▶ EXERCISE INSTRUCTIONS
The answer must consist of each line below that contains the string "lines".
---------- MATERIAL FOR THIS EXERCISE ----------
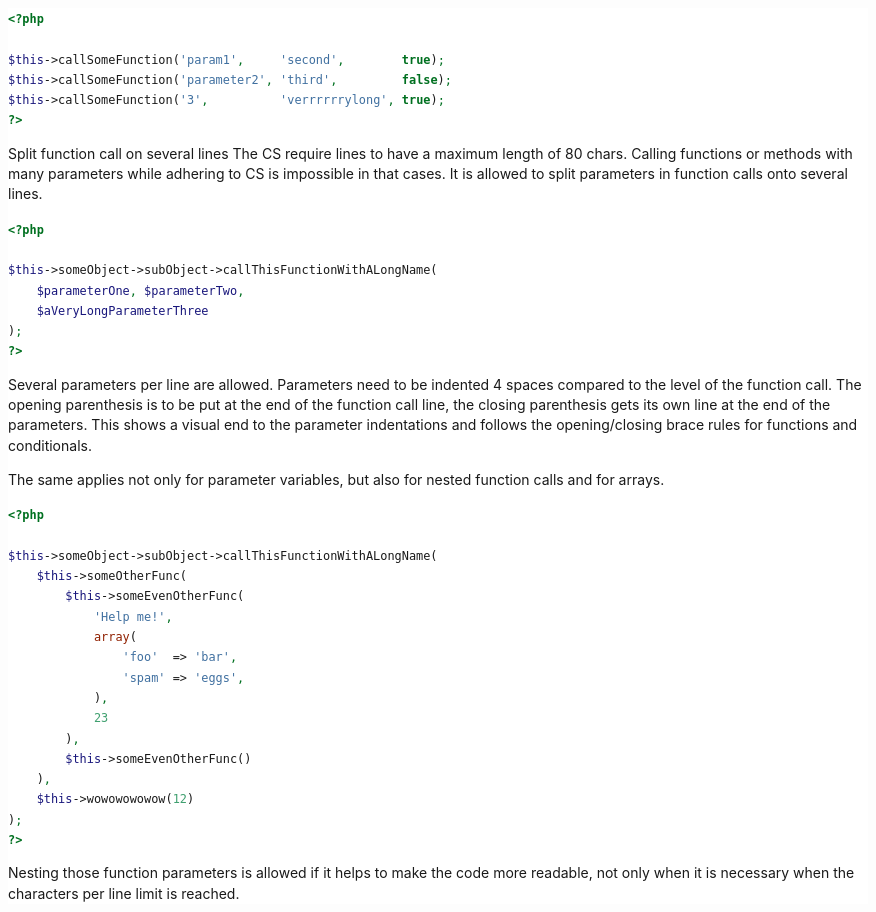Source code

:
 ```php
<?php

$this->callSomeFunction('param1',     'second',        true);
$this->callSomeFunction('parameter2', 'third',         false);
$this->callSomeFunction('3',          'verrrrrrylong', true);
?>
```
Split function call on several lines
The CS require lines to have a maximum length of 80 chars. Calling functions or methods with many parameters while adhering to CS is impossible in that cases. It is allowed to split parameters in function calls onto several lines.

```php
<?php

$this->someObject->subObject->callThisFunctionWithALongName(
    $parameterOne, $parameterTwo,
    $aVeryLongParameterThree
);
?>
```

Several parameters per line are allowed. Parameters need to be indented 4 spaces compared to the level of the function call. The opening parenthesis is to be put at the end of the function call line, the closing parenthesis gets its own line at the end of the parameters. This shows a visual end to the parameter indentations and follows the opening/closing brace rules for functions and conditionals.

The same applies not only for parameter variables, but also for nested function calls and for arrays.

```php
<?php

$this->someObject->subObject->callThisFunctionWithALongName(
    $this->someOtherFunc(
        $this->someEvenOtherFunc(
            'Help me!',
            array(
                'foo'  => 'bar',
                'spam' => 'eggs',
            ),
            23
        ),
        $this->someEvenOtherFunc()
    ),
    $this->wowowowowow(12)
);
?>
```

Nesting those function parameters is allowed if it helps to make the code more readable, not only when it is necessary when the characters per line limit is reached.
----------
▶ RESULT OF THIS TASK
Split function call on several lines
The CS require lines to have a maximum length of 80 chars. Calling functions or methods with many parameters while adhering to CS is impossible in that cases. It is allowed to split parameters in function calls onto several lines.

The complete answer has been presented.